The CCT also held that the courts were of coordinate jurisdiction with the tribunal and so lacked powers to direct or supervise its proceedings.
The Tribunal Chairman, Danladi Umar, said these while rejecting a motion by Onnoghen asking the tribunal to adjourn indefinitely based on the High Court and the NICN’s orders that the parties must maintain the status quo.
He gave the ruling in a split decision of two to one. While Justice William Atedze gave the dissenting judgment, Justice Julie Anabor agreed with the tribunal chairman.
Meanwhile, Onnoghen was again absent from the hearing on Tuesday. The PUNCH had reported that the CJN would again be absent from the hearing.
Justice Umar rejected the submission by the Defence Counsel led by Chief Wole Olanipekun (SAN) that the tribunal should adjourn indefinitely based on the orders of the Federal High Court, Abuja, and the NICN which ordered the parties to maintain the status quo pending hearing and determination of the motion on notice.

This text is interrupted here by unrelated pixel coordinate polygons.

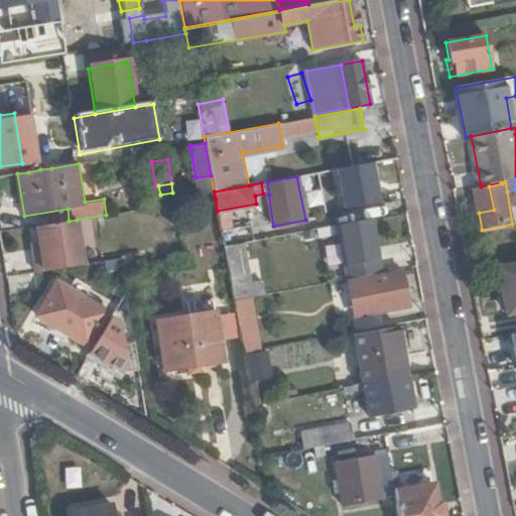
[(475,188),(479,213),(494,210),(489,186),(475,188)]
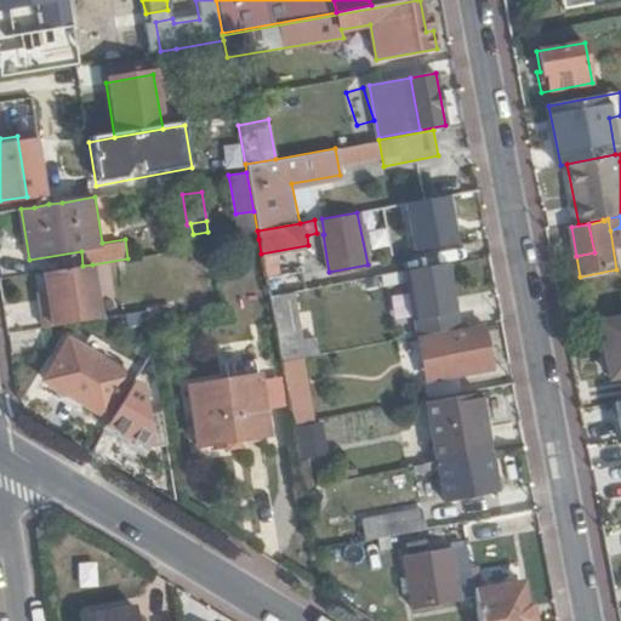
[(212,262),(216,281),(234,279),(231,260),(212,262)]
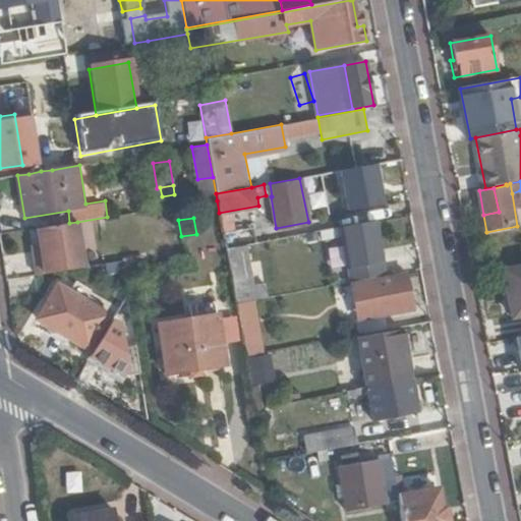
[(385,264),(377,221),(341,228),(349,270),(385,264)]
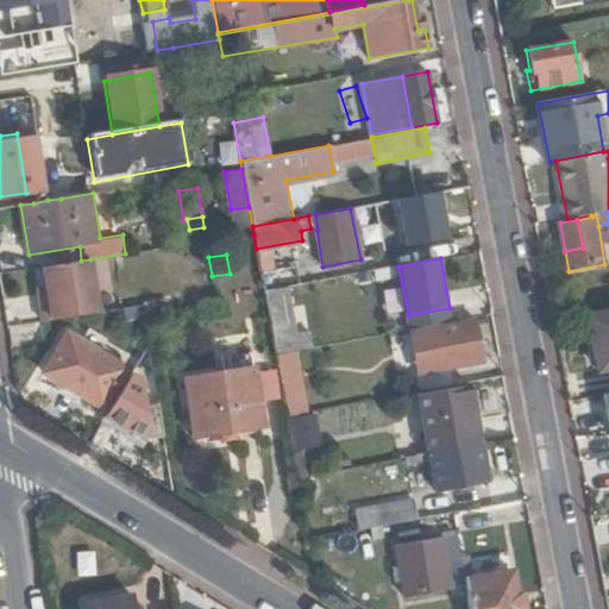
[(81,261),(43,267),(45,284),(49,300),(39,302),(42,320),(98,311),(90,259),(81,261)]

Olanipekun also argued that the tribunal should adjourn because the matter was already before the Court of Appeal, Abuja.
But noting that the Court of Appeal had yet to issue any order, the CCT chair agreed with the complainant’s counsel, Aliyu Umar (SAN), that the judgment cited were from courts of equal status with the tribunal.
Justice Umar said, “This is because the tribunal is established by the constitution under the third schedule to adjudicate on matters of asset declaration.
“Therefore any order from any court directing it not to carry out its duty is in crystal violation of the constitution.”
Justice Umar said an appeal from the tribunal could only go to the Court of Appeal.
The tribunal adjourned sitting till January 28 for hearing of Onnoghen’s preliminary objection where he is challenging the jurisdiction of the court.
While the sitting was on, a group — National Interest Defenders and Lawyers in Defence of Democracy — stormed the tribunal to protest against the CJN’s trial.
The groups carried placards of various inscriptions including, “APC wants to destroy our Supreme Court”, “Buhari wants judges to join APC” and “Nobody can force Onnoghen out.”
A spokesman for the group, Ikenga Ugochinyere, advised President Muhammadu Buhari against removing the CJN, saying that could cause tension in the country.
He said, “The President wants to install a pliable Justice to help the APC get favourable judgments from the Supreme Court in the Rivers and Zamfara APC crisis, in the presidential election and in the states where they are afraid they will lose elections. The states include Akwa Ibom, Delta, Lagos, Benue, Imo, Kwara, Plateau, Kaduna, Abia, and Sokoto.”